__WORK REQUEST__: Copy the text below about the newspaper man, starting at "It was early" and ending at "seemingly annoyed acceleration.", and switch every "Cadillac" to "Buick".

__SUPPLIED TEXT__:
>>>
It was early on a Sunday morning as I stood with a handful of other patient shoppers outside of Trader Joe’s neighborhood market when I encountered the newspaper man. TJ (as the locals call it) was not yet open for business- so those of us in need of soy milk, almond granola, organic fruits and the like waited in a loose sort-of semi circle around the front glass doors of the store. I was standing off to the side, amusing myself by people-watching. I spotted a very old Cadillac, faded blue in color with a sun-bleached top, pull into the parking lot very slowly. Cars behind the unhurried Cadillac swiftly made their way around the vehicle with a seemingly annoyed acceleration.
The Cadillac moved into a parking space just across the way from our health food haven, and from the driver side stood up a very elderly man. He was easily in his eighties, and maybe more years to his biography than that. His thin white hair was neatly combed to one side. He paused by the side of his car to straighten the dark blue polyester jacket that he wore over a pressed white shirt and light blue, undistinguished tie. Gray polyester pants with soft black shoes completed his attire.
He came from an era when Sunday’s were meant for proper suits worn at church and family meals. He carried his fragile frame in a way that told the world that he was not influenced or impressed by changing times and casual costumes of others. Through the decades, his dignity had not been interrupted by fashionable foolhardy youngsters.
<<<
__EXCERPTED RECORDS__:
>>>
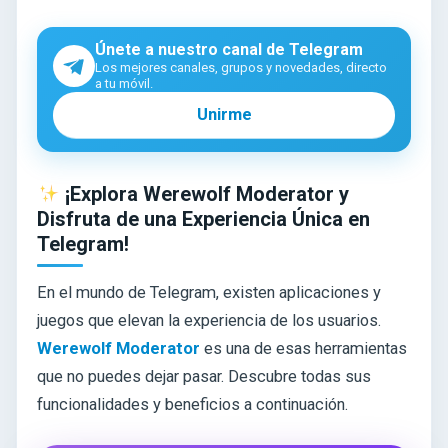
Únete a nuestro canal de Telegram
Los mejores canales, grupos y novedades, directo
a tu móvil.
Unirme
¡Explora Werewolf Moderator y
Disfruta de una Experiencia Única en
Telegram!
En el mundo de Telegram, existen aplicaciones y
juegos que elevan la experiencia de los usuarios.
Werewolf Moderator
es una de esas herramientas
que no puedes dejar pasar. Descubre todas sus
funcionalidades y beneficios a continuación.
<<<
__WRITTEN SOLUTION__:
It was early on a Sunday morning as I stood with a handful of other patient shoppers outside of Trader Joe’s neighborhood market when I encountered the newspaper man. TJ (as the locals call it) was not yet open for business- so those of us in need of soy milk, almond granola, organic fruits and the like waited in a loose sort-of semi circle around the front glass doors of the store. I was standing off to the side, amusing myself by people-watching. I spotted a very old Buick, faded blue in color with a sun-bleached top, pull into the parking lot very slowly. Cars behind the unhurried Buick swiftly made their way around the vehicle with a seemingly annoyed acceleration.